The Dog the Cat Chased Stumped the Model: Measuring When Language Models Abandon Structure for Shortcuts

When language models correctly parse "The cat that the dog chased meowed," are they analyzing syntax or simply familiar with dogs chasing cats? Despite extensive benchmarking, we lack methods to distinguish structural understanding from semantic pattern matching. We introduce CenterBench, a dataset of 9,720 comprehension questions on center-embedded sentences (like "The cat [that the dog chased] meowed") where relative clauses nest recursively, creating processing demands from simple to deeply nested structures. Each sentence has a syntactically identical but semantically implausible counterpart (e.g., mailmen prescribe medicine, doctors deliver mail) and six comprehension questions testing surface understanding, syntactic dependencies, and causal reasoning. Testing six models reveals that performance gaps between plausible and implausible sentences widen systematically with complexity, with models showing median gaps up to 26.8 percentage points, quantifying when they abandon structural analysis for semantic associations. Notably, semantic plausibility harms performance on questions about resulting actions, where following causal relationships matters more than semantic coherence. Reasoning models improve accuracy but their traces show semantic shortcuts, overthinking, and answer refusal. Unlike models whose plausibility advantage systematically widens with complexity, humans shows variable semantic effects. CenterBench provides the first framework to identify when models shift from structural analysis to pattern matching.

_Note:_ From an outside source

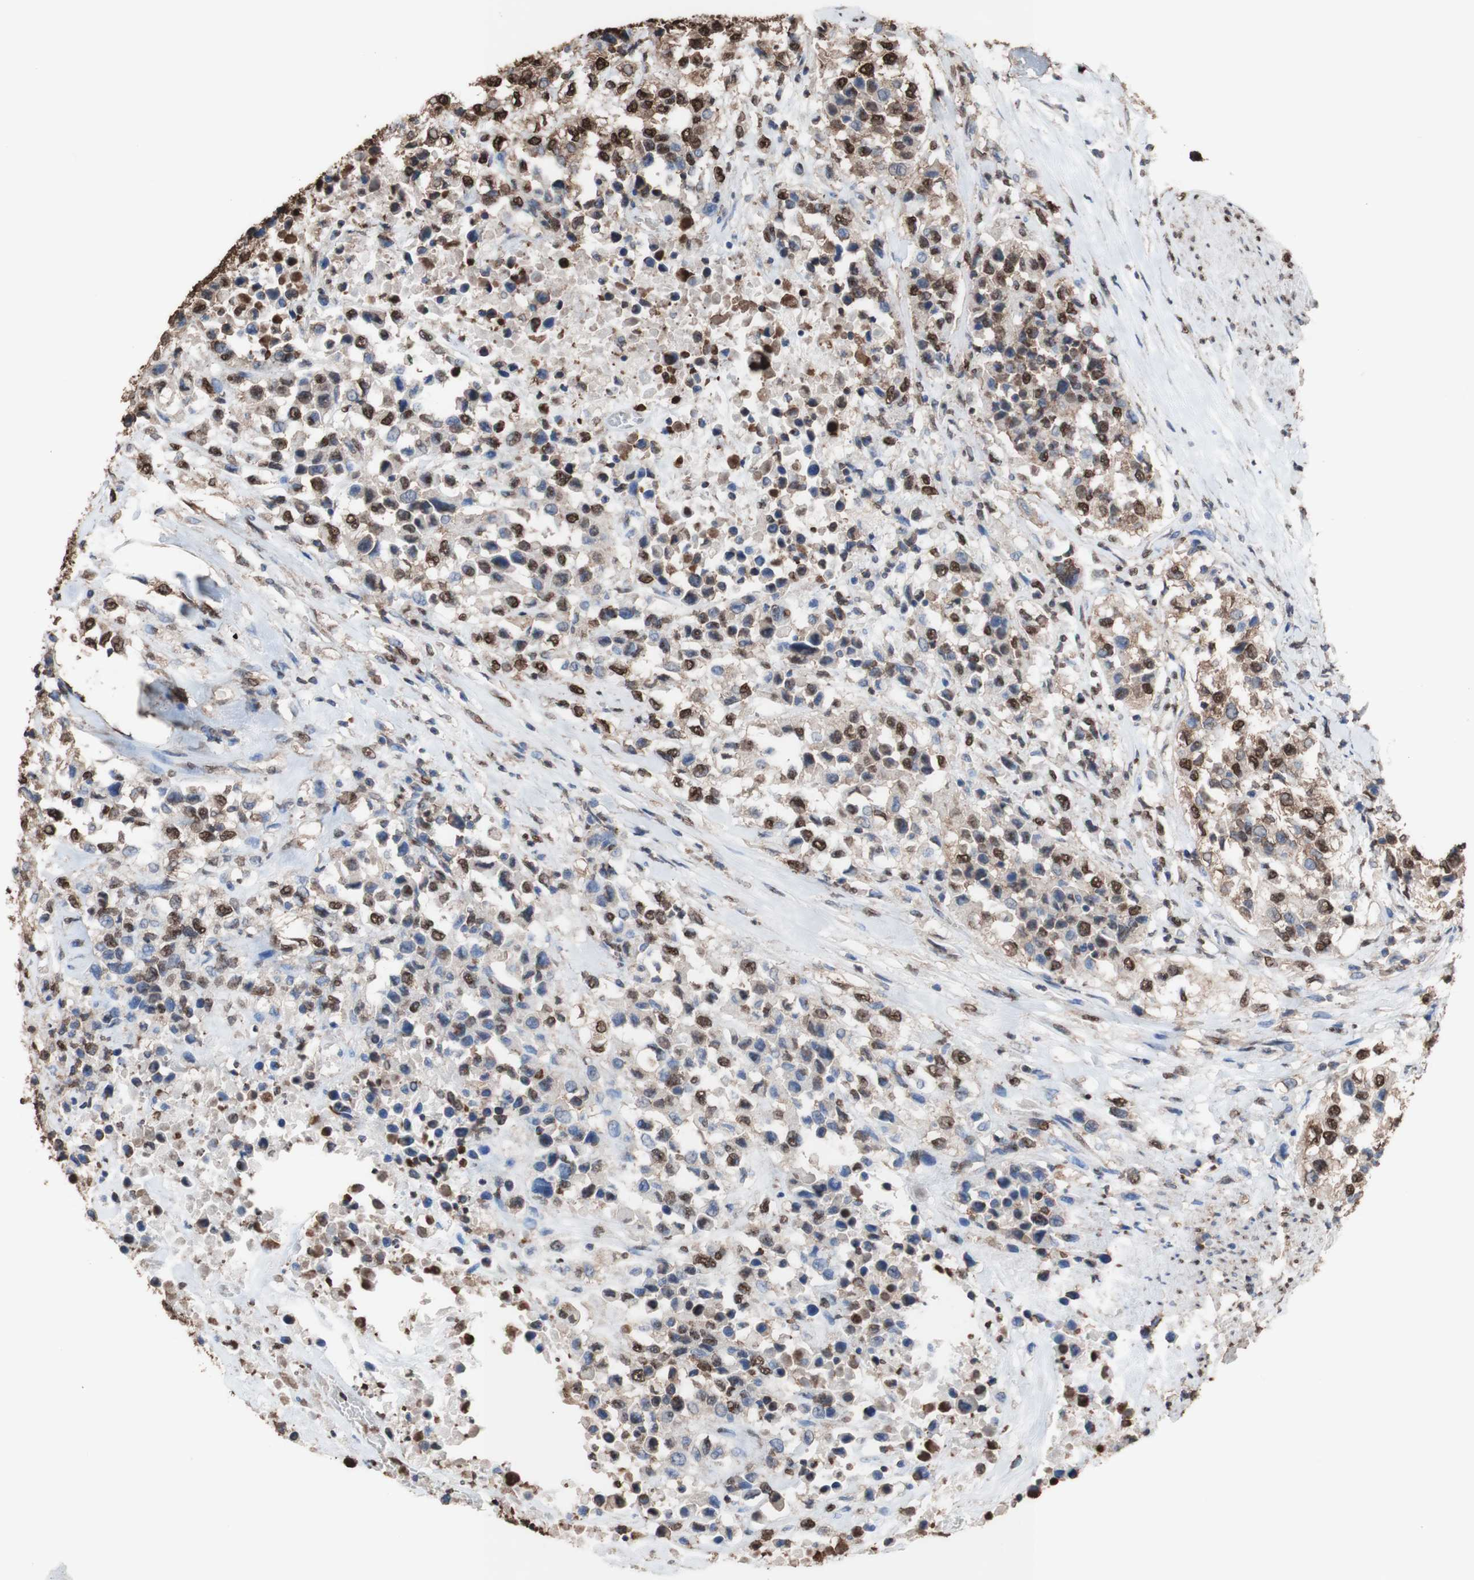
{"staining": {"intensity": "strong", "quantity": "25%-75%", "location": "cytoplasmic/membranous,nuclear"}, "tissue": "urothelial cancer", "cell_type": "Tumor cells", "image_type": "cancer", "snomed": [{"axis": "morphology", "description": "Urothelial carcinoma, High grade"}, {"axis": "topography", "description": "Urinary bladder"}], "caption": "Urothelial cancer stained with DAB immunohistochemistry (IHC) displays high levels of strong cytoplasmic/membranous and nuclear positivity in about 25%-75% of tumor cells.", "gene": "PIDD1", "patient": {"sex": "female", "age": 80}}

翻译：当语言模型正确解析“追逐猫的狗吠叫”时，它们是在分析句法结构，还是仅仅基于“狗追逐猫”的语义模式进行匹配？尽管已有大量基准测试，我们仍缺乏有效方法来区分结构理解与语义模式匹配。本文提出CenterBench数据集，包含9,720个关于中心嵌套句（例如“被狗追逐的猫喵喵叫”）的理解性问题，其中关系从句以递归方式嵌套，形成从简单到深度嵌套的处理需求。每个句子都配有句法结构完全相同但语义上不合理的对照版本（例如“邮递员开药方，医生送邮件”），并通过六个理解性问题分别测试表层理解、句法依赖关系和因果推理能力。对六个模型的测试表明：合理句与不合理句之间的性能差距随复杂度增加而系统性扩大，模型的中位差距最高达26.8个百分点，这量化了模型何时会放弃结构分析而转向语义关联。值得注意的是，语义合理性反而会损害对结果动作相关问题的性能表现，这类问题中遵循因果关系比保持语义连贯更为重要。推理模型虽能提升准确率，但其推理轨迹仍显示存在语义捷径、过度思考和答案拒绝现象。与模型表现不同——其合理性优势随复杂度系统性扩大，人类则表现出多变的语义效应。CenterBench首次提供了识别模型何时从结构分析转向模式匹配的量化框架。